Our laboratory utilizes a robust somatic cell gene delivery glioma mouse model based on the RCAS/TVA system originally pioneered by Dr. Harold Varmus and Dr. Eric Holland.  In this model, the retroviral receptor TVA is expressed under the control of the Nestin promoter, which is active in neural and glial progenitors. This mouse model allows efficient and cost-effective modeling of gliomas because testing of a new gene simply requires generating a new retroviral vector not a new transgenic mouse. Because a new virus can be made and evaluated quickly (<4 weeks) in comparison to the time required to make a new transgenic mouse, we were able to quickly demonstrate a role for BRAFV600E in the etiology of this disease. In addition, multiple genetic alterations can be introduced into the same animal without the cost associated with mating multiple strains of transgenic or knockout mice allowing us to assess cooperating events. Our group also extended the utility of this mouse model system by engineering the viruses to be responsive to doxycycline in the presence of Tet-off or Tet-on proteins.

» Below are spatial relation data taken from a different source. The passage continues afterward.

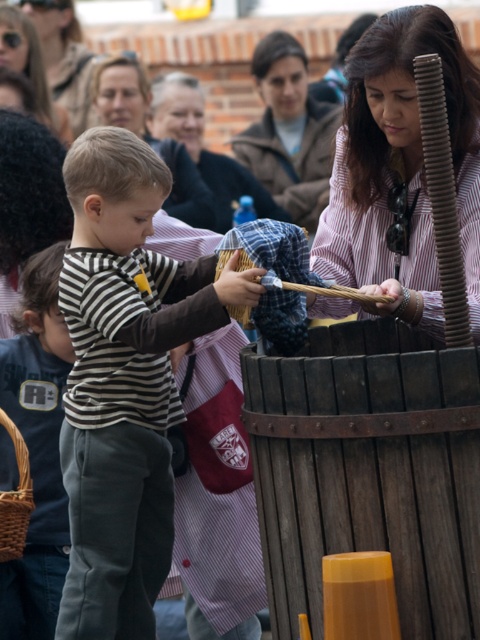
Is striped shirt at upper center wider than wooden stick at center?

Correct, the width of striped shirt at upper center exceeds that of wooden stick at center.

Who is positioned more to the right, striped shirt at upper center or wooden stick at center?

wooden stick at center is more to the right.

Which is in front, point (170, 118) or point (243, 312)?

Point (243, 312) is in front.

Where is `striped shirt at upper center`? The image size is (480, 640). striped shirt at upper center is located at coordinates (204, 148).

In the scene shown: Who is more forward, (276, 109) or (226, 250)?

Point (226, 250) is more forward.

Between matte brown shirt at center and wooden stick at center, which one is positioned higher?

matte brown shirt at center is higher up.

The image size is (480, 640). Identify the location of matte brown shirt at center. (289, 131).

You are a GUI agent. You are given a task and a screenshot of the screen. Output one action in this format:
    pyautogui.click(x=<x>, y=<y>)
    Task: Click on the matte pink shirt at upper center
    The width and height of the screenshot is (480, 640).
    Given the screenshot: What is the action you would take?
    pyautogui.click(x=148, y=134)

Can you confirm if matte pink shirt at upper center is positioned below brown woven basket at lower left?

No.

Is point (107, 99) positioned behind point (25, 456)?

Yes, point (107, 99) is farther from viewer.

In order to click on matte pink shirt at upper center in this screenshot , I will do `click(148, 134)`.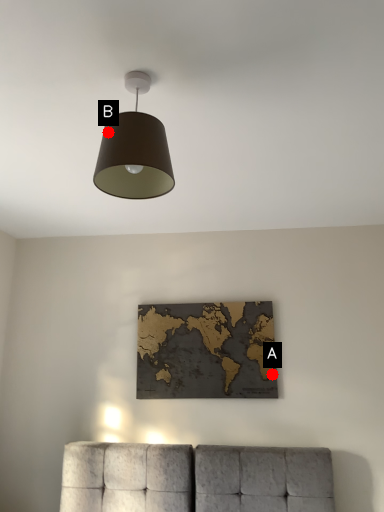
Question: Two points are circled on the image, labeled by A and B beside each circle. Among these points, which one is farthest from the camera?

Choices:
 (A) A is further
 (B) B is further

Answer: (A)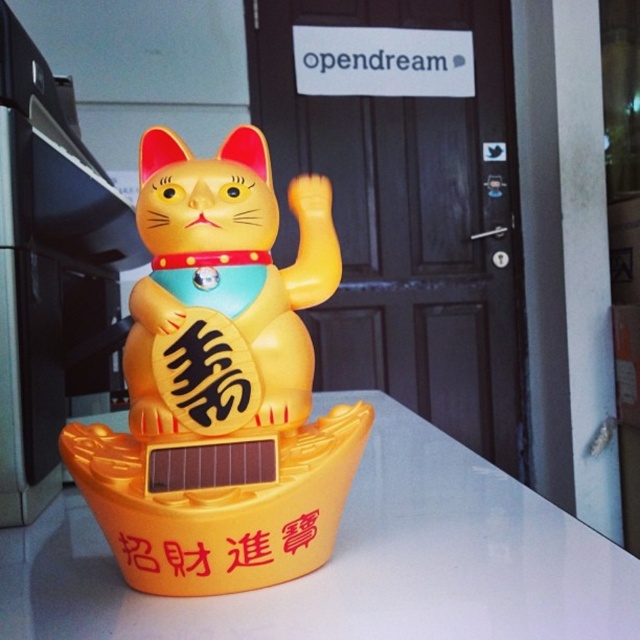
From the picture: You are a delivery person trying to place a small package on the yellow plastic counter top at center. The yellow matte plastic cat at center is already on the counter. Can you place the package next to the cat without moving it?

The yellow plastic counter top at center might be wider than yellow matte plastic cat at center, so there could be enough space to place the package next to the cat without moving it.

From the picture: You are standing in front of the door with a white sign and want to place a small object exactly halfway between point (42, 536) and point (252, 266). Which direction should you move from the closer point to reach the halfway point?

You should move towards the point (252, 266) from point (42, 536) because point (42, 536) is closer to you and the halfway point lies in the direction of the farther point (252, 266).

You are a delivery person who just arrived at the door with a package for the yellow plastic cat at center and yellow matte plastic cat at center. The package can only be delivered to the taller one. Which cat should you give the package to?

The yellow plastic cat at center is much taller than the yellow matte plastic cat at center, so you should give the package to the yellow plastic cat at center.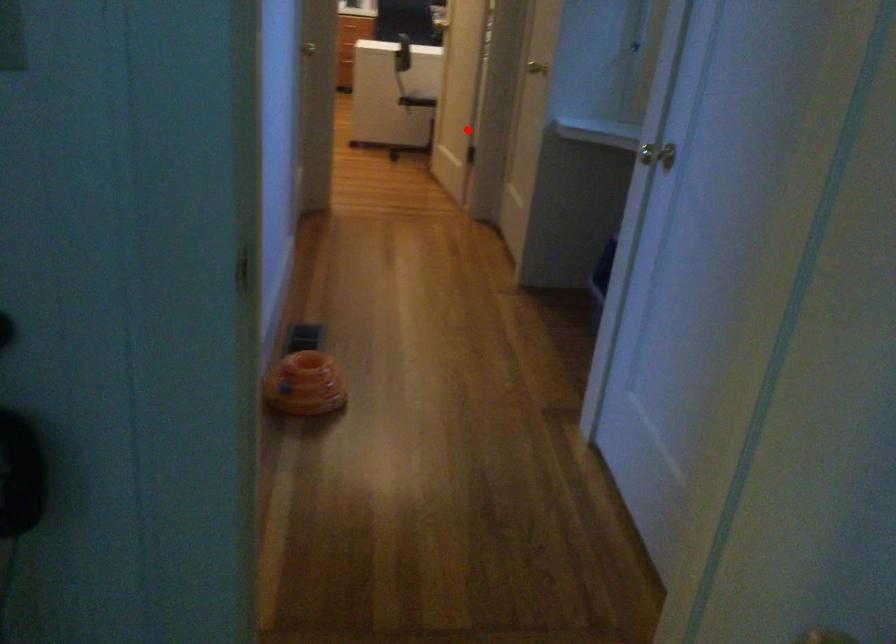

This allows us to regulate the expression of the delivered genes post-infection in vivo and define the role of specific genes in tumor maintenance. This genetic approach is extremely useful for target identification because pharmacological inhibition of a target can introduce additional variables in the experiment. If tumor growth is not affected following drug treatment it may be unclear if this is due to the target or the drug. We have successfully used this approach to assess the role of mutant KRAS in the context of active AKT and Ink4a/Arf deficiency. We plan to apply this approach to validate the genes identified by TCGA.